* [TEXT SECTION]:
* * *

Prove that for a convergent sequence $(a_n)$ of real numbers $ inf(a_n) \le \lim_{n\to \infty} a_n = a \le sup(a_n)$ (not by contradiction)

Question

I was able to prove that by contradiction, showing that (for example) if $a > sup(a_n) = s$, then also $s$ is a limit of the sequence $(a_n)$.

I was wondering if it can be proved in some other way.

I actually proved it starting from the cases $a < a_n$ and $a \ge a_n$ for all $n$, but I think I cannot do that as $(a_n)$ has infinitely many elements and in some sense the argument is circular.

Answer 1

Here's a more general argument: If $a_n\le M$ for all $n$ and $a_n\to a$, then $a\le M$ as well. We'll give a direct proof.

Given any $\epsilon>0$, we know that there is an $N$ so that $|a_n-a|<\epsilon$ for all $n\ge N$. So this means that $-\epsilon<a_n-a<\epsilon$ for all $n\ge N$. In particular, we find that $$a-\epsilon<a_N\le M.$$ This tells us that $a<M+\epsilon$. But $\epsilon>0$ is arbitrary, and so $a\le M$.

* * *

* [LISTED RECORDS]:
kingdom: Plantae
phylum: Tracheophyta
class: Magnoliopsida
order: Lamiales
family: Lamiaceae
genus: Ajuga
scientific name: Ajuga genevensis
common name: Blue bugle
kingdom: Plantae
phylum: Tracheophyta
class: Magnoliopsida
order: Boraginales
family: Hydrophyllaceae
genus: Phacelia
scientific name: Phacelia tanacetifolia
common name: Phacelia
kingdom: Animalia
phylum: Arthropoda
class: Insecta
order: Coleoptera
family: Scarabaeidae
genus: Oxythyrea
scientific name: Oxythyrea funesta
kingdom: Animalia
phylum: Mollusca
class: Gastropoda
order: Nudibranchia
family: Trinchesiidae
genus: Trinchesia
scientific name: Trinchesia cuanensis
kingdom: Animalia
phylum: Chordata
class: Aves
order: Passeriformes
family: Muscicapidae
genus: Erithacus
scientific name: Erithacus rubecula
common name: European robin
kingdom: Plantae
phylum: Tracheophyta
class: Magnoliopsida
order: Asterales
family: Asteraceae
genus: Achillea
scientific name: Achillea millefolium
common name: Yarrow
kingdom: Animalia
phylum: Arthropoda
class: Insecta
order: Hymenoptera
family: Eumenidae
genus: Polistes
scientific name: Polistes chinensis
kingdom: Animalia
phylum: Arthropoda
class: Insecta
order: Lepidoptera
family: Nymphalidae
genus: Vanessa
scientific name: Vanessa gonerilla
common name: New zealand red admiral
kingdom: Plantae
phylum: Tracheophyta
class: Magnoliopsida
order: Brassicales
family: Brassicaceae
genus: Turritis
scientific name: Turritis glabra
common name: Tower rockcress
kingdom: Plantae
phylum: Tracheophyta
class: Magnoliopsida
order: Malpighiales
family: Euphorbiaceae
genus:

* * *

Summarize the forum thread on bounding the limit of a convergent sequence in exactly two sentences.

A poster who proved by contradiction that the limit of a convergent real sequence lies between the sequence's infimum and supremum asks whether it can be proved another way, noting that an attempt based on comparing the limit with every term seems circular. The reply gives a direct proof of a more general claim: if every term is at most M and the sequence converges to a, then for any positive epsilon some term a_N satisfies a − epsilon < a_N ≤ M, so a < M + epsilon, and since epsilon is arbitrary, a ≤ M.